A sobering reality is that many of these people once followed the “straight path” but fell away and now follow the path of Balaam “who loved the wages of doing harm” (2 Pet. 2:15). This passage provides further proof that the doctrine of “once-saved always-saved” is a false doctrine. These people speak of things that have no significant meaning only to aggrandize themselves (2 Pet. 2:18).

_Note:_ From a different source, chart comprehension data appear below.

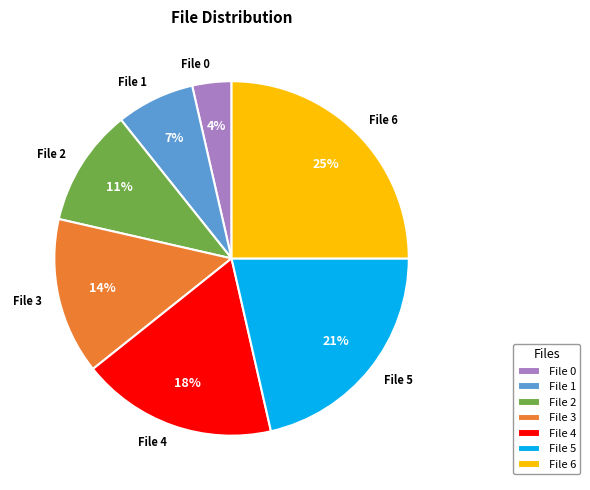

Is there any slice that represents more than half of the pie?

No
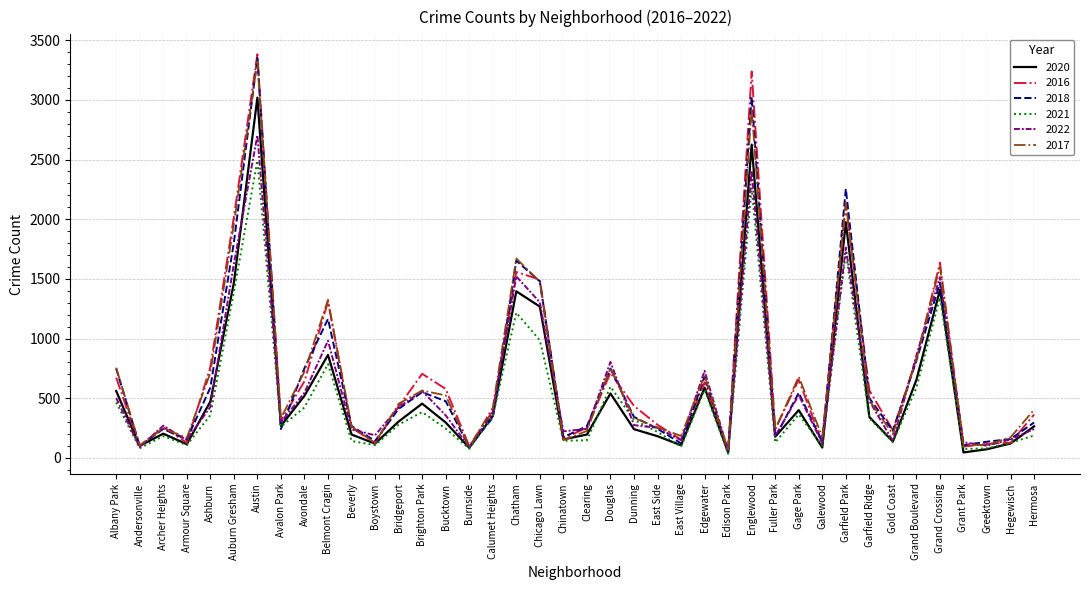

At which label does 2022 reach its peak?

Austin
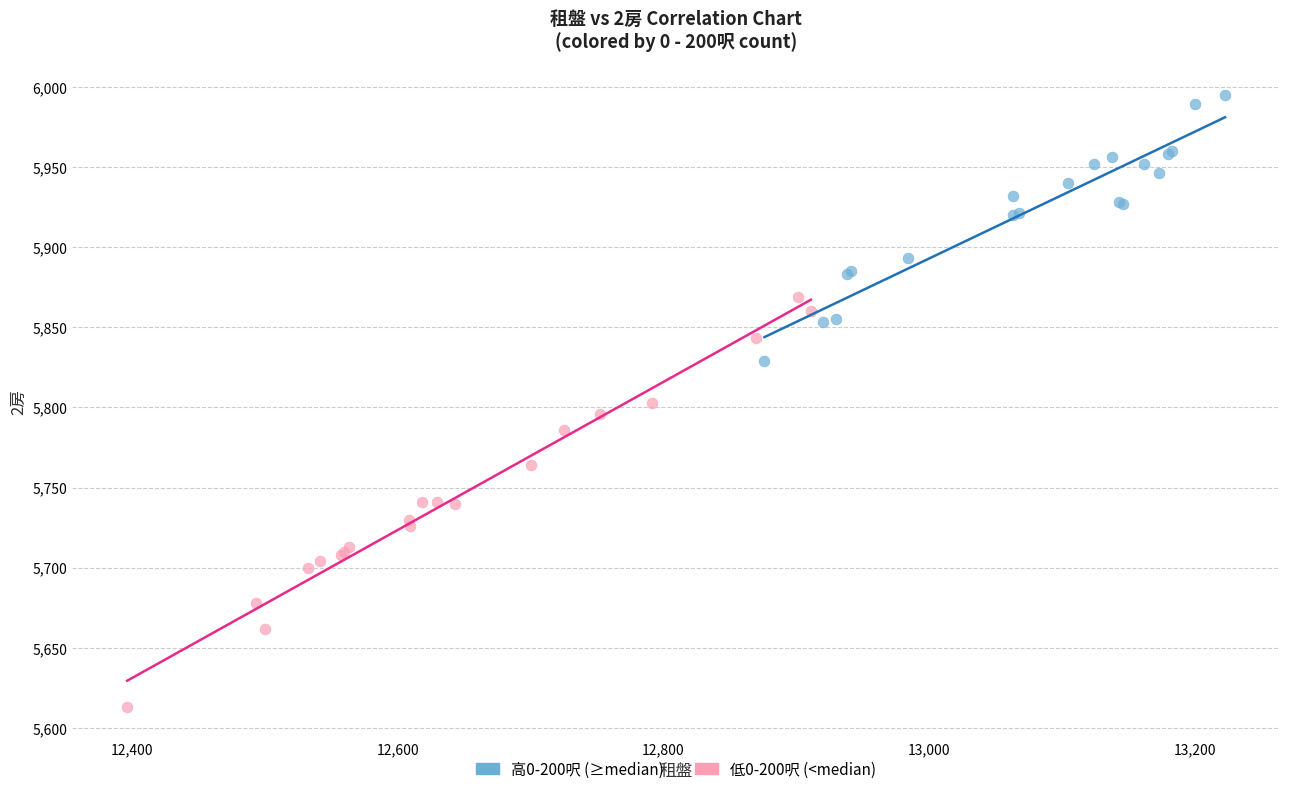

Which series contains the highest Y value?

高0-200呎 (≥median)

More sobering is that people who come to know the Truth of G-d’s Torah and then fall away into apostasy in one form or another are worse off than those who never came to the knowledge of Yahshua as Messiah and His Torah: “ It would have been better for them not to have known the Way of righteousness than, fully knowing, to turn from the holy command delivered to them. What has happened to them accords with the true proverb,’ a dog returns to its own vomit.’” Yes the pig washed itself, only to wallow in the mud.” (2 Pet. 2:21-22). Balaam was the perfect illustration of this concept and type of evil disguised as holy and acceptable mentioned in the opening paragraph of this teaching. We should carefully consider Peter’s words and internalize them so as we are exposed to such people, we separate ourselves physically and spiritually and arm ourselves with G-d’s Torah. Some of these people will be those closest to us. However, there are no exceptions when it comes to putting G-d and His Torah first. Our current times are just a preview of coming events. We must study, pray, and show ourselves approved before G-d for He will be our shelter in the midst of the storm.